The Escherichia coli-derived thymosin β4 concatemer promotes cell proliferation and healing wound in mice

Abstract

Thymosin β4 (Tβ4) is one of the most promising thymosins for future clinical applications, and it is anticipated that commercial demand for Tβ4 will increase. In order to develop a new approach to produce recombinant Tβ4, a 168 bp DNA (termed Tβ4) was designed based on the Tβ4 protein sequence and used to express a 4 × Tβ 4 concatemer (four tandem copies of Tβ4, termed 4 × Tβ4) together with a histidine tag (6 × His) in E. coli (strain BL21). SDS-PAGE and western blot analysis were used to confirm that a recombinant 4 × Tβ4 protein of the expected size (30.87 kDa) was produced following the induction of the bacterial cultures with isopropyl β-D-thiogalactoside (IPTG). The E. coli-derived 4 × Tβ4 was purified by Ni-NTA resin, and its activities were examined with regard to both stimulating proliferation of the mice spleen cells in vitro and in vivo wound healing. The results demonstrate that these activities of the E. coli-derived recombinant 4 × Tβ4 were similar or even better than existing commercially obtained Tβ4. This production strategy therefore represents a potentially valuable approach for future commercial production of recombinant Tβ4.

Figure 1

Diagramme of pET28a-6 × his-4 × Tβ4. lac I, lac repressor coding gene; Kan: kanamycin coding gene; 6 × his, a DNA sequence encoding six histidines; 4 × Tβ4, four copies of a DNA sequence which encode Tβ4 arranged in tandem; origin, DNA sequence of pBR322 origin of replication; f1 origin, DNA sequence of phage f1 origin of replication.

Figure 2

(a) Expression of recombinant 4 × Tβ4 in BL21 cells at different induction times. Lane M, middle-molecular mass protein markers; lanes from 1 to 5: induced expression of the recombinant 4 × Tβ4 by IPTG (1 mM) at 0, 2, 4, 6, and 8 hs, respectively; lane 6: induced BL21 containing pET28a by IPTG (1 mM) for 6 hs. Red arrows indicate specific band of E. coli-derived 6 × his-×Tβ4. (b) Western blot analysis of the E. coli-derived 6 × his-4 × Tβ4. Lane M: middle-molecular-mass protein markers; lanes from 1 to 5: BL21 harboring pET28a-6 × his-4 × Tβ4 after IPTG (1 mM) induction at 37°C for 0, 2, 4, 6, and 8 h, respectively; lane 6: induction of expression of the BL21 containing pET28a by IPTG (1 mM) at 37°C for 6 h.

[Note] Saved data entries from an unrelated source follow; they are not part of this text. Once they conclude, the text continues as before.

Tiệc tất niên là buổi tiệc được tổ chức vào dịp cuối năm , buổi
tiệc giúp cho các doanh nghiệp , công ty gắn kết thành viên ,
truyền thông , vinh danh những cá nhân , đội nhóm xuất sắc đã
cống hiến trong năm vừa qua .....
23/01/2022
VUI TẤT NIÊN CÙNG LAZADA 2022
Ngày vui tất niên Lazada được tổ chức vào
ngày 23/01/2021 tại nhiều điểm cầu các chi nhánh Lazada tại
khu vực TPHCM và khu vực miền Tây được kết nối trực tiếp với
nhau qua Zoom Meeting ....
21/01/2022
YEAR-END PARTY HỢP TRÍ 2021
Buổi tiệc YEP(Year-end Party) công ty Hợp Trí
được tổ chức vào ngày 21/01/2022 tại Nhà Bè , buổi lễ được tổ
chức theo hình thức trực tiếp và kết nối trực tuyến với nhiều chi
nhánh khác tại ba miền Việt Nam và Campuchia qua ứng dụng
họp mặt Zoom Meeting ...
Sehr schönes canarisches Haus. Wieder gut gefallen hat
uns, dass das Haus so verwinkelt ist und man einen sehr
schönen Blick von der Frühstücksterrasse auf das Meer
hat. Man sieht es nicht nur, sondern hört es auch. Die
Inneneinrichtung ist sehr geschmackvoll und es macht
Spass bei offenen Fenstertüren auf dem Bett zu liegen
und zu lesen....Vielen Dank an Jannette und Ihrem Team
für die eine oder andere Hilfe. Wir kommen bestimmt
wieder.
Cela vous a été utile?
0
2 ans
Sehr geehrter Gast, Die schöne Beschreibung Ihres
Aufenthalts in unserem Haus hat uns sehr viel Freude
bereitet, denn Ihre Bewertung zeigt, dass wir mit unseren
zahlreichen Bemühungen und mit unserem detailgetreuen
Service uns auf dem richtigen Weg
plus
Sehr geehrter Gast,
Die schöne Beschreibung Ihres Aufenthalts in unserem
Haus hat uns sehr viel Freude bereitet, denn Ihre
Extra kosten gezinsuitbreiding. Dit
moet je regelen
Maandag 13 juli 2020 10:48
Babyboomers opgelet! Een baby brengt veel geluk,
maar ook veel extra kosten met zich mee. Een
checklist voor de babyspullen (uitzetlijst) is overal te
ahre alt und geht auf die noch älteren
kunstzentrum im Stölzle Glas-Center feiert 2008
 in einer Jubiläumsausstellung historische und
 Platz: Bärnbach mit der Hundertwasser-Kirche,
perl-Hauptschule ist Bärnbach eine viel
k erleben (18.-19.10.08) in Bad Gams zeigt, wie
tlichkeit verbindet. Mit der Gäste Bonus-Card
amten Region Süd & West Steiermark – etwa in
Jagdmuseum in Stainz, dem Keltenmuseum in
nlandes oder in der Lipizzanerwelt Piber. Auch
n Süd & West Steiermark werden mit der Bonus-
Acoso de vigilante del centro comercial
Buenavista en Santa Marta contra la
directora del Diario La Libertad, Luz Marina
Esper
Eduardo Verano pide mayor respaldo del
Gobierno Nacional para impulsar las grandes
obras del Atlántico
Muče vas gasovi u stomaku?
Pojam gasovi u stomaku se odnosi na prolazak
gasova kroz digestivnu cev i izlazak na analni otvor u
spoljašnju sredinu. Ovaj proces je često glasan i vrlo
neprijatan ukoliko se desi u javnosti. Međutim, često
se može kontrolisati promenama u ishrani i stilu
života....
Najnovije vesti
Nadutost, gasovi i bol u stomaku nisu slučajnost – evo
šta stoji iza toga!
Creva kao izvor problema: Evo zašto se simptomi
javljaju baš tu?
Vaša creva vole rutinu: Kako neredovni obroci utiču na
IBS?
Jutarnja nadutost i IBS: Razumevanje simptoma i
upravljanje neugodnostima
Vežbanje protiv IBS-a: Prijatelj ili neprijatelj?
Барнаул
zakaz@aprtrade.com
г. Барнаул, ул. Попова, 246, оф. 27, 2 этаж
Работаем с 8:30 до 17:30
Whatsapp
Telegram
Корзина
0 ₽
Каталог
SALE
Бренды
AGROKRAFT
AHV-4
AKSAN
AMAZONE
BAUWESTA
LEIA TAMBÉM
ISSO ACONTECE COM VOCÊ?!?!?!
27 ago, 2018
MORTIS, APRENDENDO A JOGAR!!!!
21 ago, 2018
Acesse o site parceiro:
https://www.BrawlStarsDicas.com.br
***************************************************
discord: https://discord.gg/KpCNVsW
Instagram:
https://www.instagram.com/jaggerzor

Red arrows indicate the specific hybridization signal for the E. coli-derived 6 × his-×Tβ4.

Figure 3

(a) Purification of the E. coli-derived 4 × Tβ4. Lane M: middle molecular mass protein markers; lane 1: unbound proteins were eluted using 1×Ni-NTA buffer B; lane 2: nonspecific proteins were eluted using 1 × Ni-NTA buffer C; lanes from 3 to 9: 4 × Tβ4 was eluted using 1 × Ni-NTA buffer E. Red arrows indicate the specific band of E. coli-derived 4 × Tβ4 on SDS/PAGE gel. (b) Assay of mice splenic lymphocyte proliferation using MTT method. 4 × Tβ4: purified 4 × Tβ4 protein extracted from BL21 (E. coli) stimulate, mice splenic lymphocyte proliferation; Tβ4: commercial Tβ4 protein (GL Biochem) stimulates mice splenic lymphocyte proliferation.

Figure 4

Change of keratinocyte migration in wound bed at different times after application treatment. Tβ4: wounds of the applied standard Tβ4 purchased from GL Biochem; 4 × Tβ4 (BL21): wounds of the applied E. coli-derived 4 × Tβ4; NaCl: wounds of the applied 0.9% physiological saline; 2 d to 10 d: days after application.

Figure 5

Histological sections of reepithelialization and angiogenesis at day 8 after wounding. Arrows indicate the formation of blood vessel in the wound bed. (a) The newly formed blood vessels and reepithelialization of the wound epidermis in wound location by topical treatment with 5 μg 4 × Tβ4 (dissolved in 50 μL of the 0.9% physiological saline). (b) The newly formed blood vessels and reepithelialization of the wound epidermis in the wound location by topical treatment with 5 μg Tβ4 (dissolved in 50 μL of the 0.9% physiological saline). (c) Treatment with 0.9% physiological saline. (d) Normal mouse skin tissues (bar = 100 μm).